Further, it is proposed that there should always be a presumption that a parent has made proper provision, and so the obligation falls to the child making a claim under S117, to prove that proper provision has not been made. The Commission sets out 3 possible grounds which can be used to prove that a parent has not made proper provision in a Will:

1.       That the child has a particular financial need, which may include a health or dependency issue.

2.       That an item of the deceased’s estate is of sentimental value to the child.

3.       Where the child has provided care and support to the parent.

Where there is no Will

The position under Irish Law if a parent makes no Will, is entirely different. This is termed an “intestacy” and in this situation, the deceased’s estate is divided into very precise shares. If there is a surviving spouse and children, the estate is divided into two parts – two-thirds to the surviving spouse, and one-third to the child or children. If there is no surviving spouse, but only children, the entire estate is divided among the children in equal shares. Currently, the court cannot interfere with this, and a child has no right to apply to court to change the situation.

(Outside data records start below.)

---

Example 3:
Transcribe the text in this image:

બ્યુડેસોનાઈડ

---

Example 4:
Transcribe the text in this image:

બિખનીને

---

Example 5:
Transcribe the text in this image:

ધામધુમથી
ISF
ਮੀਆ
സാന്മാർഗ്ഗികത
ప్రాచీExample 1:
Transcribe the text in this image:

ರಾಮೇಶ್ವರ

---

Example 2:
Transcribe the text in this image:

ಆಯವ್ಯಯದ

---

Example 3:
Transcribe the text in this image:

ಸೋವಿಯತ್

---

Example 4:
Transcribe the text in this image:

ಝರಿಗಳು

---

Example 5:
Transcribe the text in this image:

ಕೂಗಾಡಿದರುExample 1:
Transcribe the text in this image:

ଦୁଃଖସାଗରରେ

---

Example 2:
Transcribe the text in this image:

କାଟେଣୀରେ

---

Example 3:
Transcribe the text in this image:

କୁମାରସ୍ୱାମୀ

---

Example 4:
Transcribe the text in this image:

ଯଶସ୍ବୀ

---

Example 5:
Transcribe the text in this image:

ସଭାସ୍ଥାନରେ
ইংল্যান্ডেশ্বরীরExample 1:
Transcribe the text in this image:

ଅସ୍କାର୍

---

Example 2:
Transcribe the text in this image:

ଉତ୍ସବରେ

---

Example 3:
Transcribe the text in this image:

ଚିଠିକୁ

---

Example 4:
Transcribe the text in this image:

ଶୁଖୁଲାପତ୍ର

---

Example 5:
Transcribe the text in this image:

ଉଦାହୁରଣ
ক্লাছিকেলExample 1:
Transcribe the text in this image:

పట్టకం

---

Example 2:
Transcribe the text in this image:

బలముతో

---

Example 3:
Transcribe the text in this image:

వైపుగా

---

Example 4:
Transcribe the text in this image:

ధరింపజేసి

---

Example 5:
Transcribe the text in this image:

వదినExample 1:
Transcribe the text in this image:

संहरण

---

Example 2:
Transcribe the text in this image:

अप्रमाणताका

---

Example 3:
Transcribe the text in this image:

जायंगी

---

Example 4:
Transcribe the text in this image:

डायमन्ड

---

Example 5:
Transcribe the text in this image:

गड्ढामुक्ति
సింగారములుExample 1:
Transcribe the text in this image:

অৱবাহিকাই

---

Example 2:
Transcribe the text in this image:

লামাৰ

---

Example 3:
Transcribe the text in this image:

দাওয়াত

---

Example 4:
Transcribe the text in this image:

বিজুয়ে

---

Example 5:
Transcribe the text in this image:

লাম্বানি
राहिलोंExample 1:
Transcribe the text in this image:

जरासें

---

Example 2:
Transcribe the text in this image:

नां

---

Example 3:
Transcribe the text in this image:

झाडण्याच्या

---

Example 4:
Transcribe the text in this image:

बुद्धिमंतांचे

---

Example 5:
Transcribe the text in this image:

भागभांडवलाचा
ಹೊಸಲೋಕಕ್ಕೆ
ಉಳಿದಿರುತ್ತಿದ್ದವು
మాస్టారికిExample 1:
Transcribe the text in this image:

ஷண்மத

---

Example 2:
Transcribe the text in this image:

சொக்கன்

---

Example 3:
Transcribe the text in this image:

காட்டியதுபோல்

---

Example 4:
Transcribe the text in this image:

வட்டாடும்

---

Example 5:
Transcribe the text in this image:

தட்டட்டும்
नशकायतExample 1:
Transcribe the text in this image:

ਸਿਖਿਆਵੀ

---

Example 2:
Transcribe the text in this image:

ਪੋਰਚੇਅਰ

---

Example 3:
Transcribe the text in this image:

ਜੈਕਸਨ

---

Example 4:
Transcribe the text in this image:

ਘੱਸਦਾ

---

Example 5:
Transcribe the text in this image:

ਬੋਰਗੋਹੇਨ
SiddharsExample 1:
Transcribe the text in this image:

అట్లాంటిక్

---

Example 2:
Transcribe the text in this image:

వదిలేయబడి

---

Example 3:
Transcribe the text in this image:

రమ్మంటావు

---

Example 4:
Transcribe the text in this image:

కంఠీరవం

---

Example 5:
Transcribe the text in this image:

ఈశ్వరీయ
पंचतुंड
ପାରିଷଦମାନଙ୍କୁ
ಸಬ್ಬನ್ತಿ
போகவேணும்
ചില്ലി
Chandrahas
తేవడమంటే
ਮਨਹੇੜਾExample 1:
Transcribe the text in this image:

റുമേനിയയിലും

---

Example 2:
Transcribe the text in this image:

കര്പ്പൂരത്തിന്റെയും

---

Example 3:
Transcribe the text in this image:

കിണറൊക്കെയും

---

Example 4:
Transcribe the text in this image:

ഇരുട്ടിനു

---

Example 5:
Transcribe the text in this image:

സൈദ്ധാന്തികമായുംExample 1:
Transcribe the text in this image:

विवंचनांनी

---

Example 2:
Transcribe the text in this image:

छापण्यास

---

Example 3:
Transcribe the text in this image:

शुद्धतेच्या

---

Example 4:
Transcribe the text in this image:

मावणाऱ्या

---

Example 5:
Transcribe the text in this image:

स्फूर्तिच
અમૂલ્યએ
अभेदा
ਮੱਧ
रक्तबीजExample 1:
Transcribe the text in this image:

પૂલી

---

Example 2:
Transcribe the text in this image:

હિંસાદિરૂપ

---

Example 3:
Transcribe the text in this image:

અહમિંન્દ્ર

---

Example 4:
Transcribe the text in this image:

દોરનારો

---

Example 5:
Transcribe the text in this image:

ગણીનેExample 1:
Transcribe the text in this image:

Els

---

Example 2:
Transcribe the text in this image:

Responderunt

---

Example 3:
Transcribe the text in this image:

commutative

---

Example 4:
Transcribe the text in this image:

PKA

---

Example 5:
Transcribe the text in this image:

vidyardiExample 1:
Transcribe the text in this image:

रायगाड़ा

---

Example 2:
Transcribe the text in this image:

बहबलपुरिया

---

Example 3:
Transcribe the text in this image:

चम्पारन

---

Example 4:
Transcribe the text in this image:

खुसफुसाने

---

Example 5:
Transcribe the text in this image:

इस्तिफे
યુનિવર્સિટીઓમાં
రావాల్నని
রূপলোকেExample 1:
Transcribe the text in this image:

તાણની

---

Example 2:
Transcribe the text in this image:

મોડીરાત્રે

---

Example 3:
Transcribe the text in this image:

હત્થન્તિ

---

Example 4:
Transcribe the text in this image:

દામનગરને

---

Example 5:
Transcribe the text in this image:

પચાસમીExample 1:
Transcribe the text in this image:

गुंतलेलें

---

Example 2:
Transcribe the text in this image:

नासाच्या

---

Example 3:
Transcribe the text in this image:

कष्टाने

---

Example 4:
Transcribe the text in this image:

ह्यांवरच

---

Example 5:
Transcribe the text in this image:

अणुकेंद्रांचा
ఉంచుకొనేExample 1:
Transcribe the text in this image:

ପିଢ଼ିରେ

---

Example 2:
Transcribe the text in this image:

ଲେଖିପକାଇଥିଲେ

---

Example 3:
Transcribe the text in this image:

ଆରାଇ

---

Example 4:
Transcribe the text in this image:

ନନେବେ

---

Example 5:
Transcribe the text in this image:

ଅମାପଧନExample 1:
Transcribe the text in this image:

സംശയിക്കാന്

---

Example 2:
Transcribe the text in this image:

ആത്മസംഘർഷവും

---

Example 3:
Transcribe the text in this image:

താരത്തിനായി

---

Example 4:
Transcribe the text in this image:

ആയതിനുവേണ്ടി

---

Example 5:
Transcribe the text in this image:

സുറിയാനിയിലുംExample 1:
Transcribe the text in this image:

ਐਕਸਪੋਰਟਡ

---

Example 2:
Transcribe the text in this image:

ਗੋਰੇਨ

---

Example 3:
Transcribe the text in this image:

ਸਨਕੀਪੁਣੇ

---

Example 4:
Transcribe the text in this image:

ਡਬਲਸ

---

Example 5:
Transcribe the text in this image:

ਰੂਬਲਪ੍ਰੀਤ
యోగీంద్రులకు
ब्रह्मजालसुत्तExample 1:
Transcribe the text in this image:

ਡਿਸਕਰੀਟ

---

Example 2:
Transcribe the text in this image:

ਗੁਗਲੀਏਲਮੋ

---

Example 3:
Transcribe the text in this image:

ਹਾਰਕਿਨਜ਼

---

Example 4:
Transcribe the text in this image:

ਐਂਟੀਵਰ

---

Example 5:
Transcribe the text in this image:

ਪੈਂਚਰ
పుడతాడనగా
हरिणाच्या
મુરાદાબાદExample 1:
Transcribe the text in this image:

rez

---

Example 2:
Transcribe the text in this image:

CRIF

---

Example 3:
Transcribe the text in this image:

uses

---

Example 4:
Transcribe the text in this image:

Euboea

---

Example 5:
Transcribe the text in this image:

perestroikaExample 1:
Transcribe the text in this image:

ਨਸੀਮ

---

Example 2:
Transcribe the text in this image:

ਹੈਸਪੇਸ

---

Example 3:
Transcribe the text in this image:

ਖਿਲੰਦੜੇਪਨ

The Law Reform Commission now proposes that this is changed, and that the right of a child to apply to court under S117 is extended to intestate deaths. At the time the Succession Act 1965 was enacted, the Oireachtas considered doing just this. However, it was believed at the time that this would open the floodgates to litigation in the area. Having looked at other countries over past years, this appears not to have happened, and so the proposal is now put forward. In many respects, this is the more fundamental and far-reaching of the changes proposed.

What the Future Holds

If a child is excluded from a parent’s Will, or has been given a reduced share of the estate, that child can still apply to court to change the Will. However, I believe that the new law will create a more challenging situation for such children, as they would have to fall quite clearly into certain categories, in order to succeed.

If the law is changed to extend S117 to intestate estates, certainly this pair of legal eyes will be watching carefully to see how that would impact on the situation of surviving spouses, and their current legal entitlement. How willing will a court be to take away from that share, to give to a child?

The changes, in reality, are unlikely to have a major impact on the majority of society – where most parents may perhaps leave behind a modest home, and some small savings or insurance. However, the law will have clear implications for parents who hold substantial assets, which may include farmland or business assets. For such cases, the proposed changes may, in fact, create a greater hurdle for children to overcome.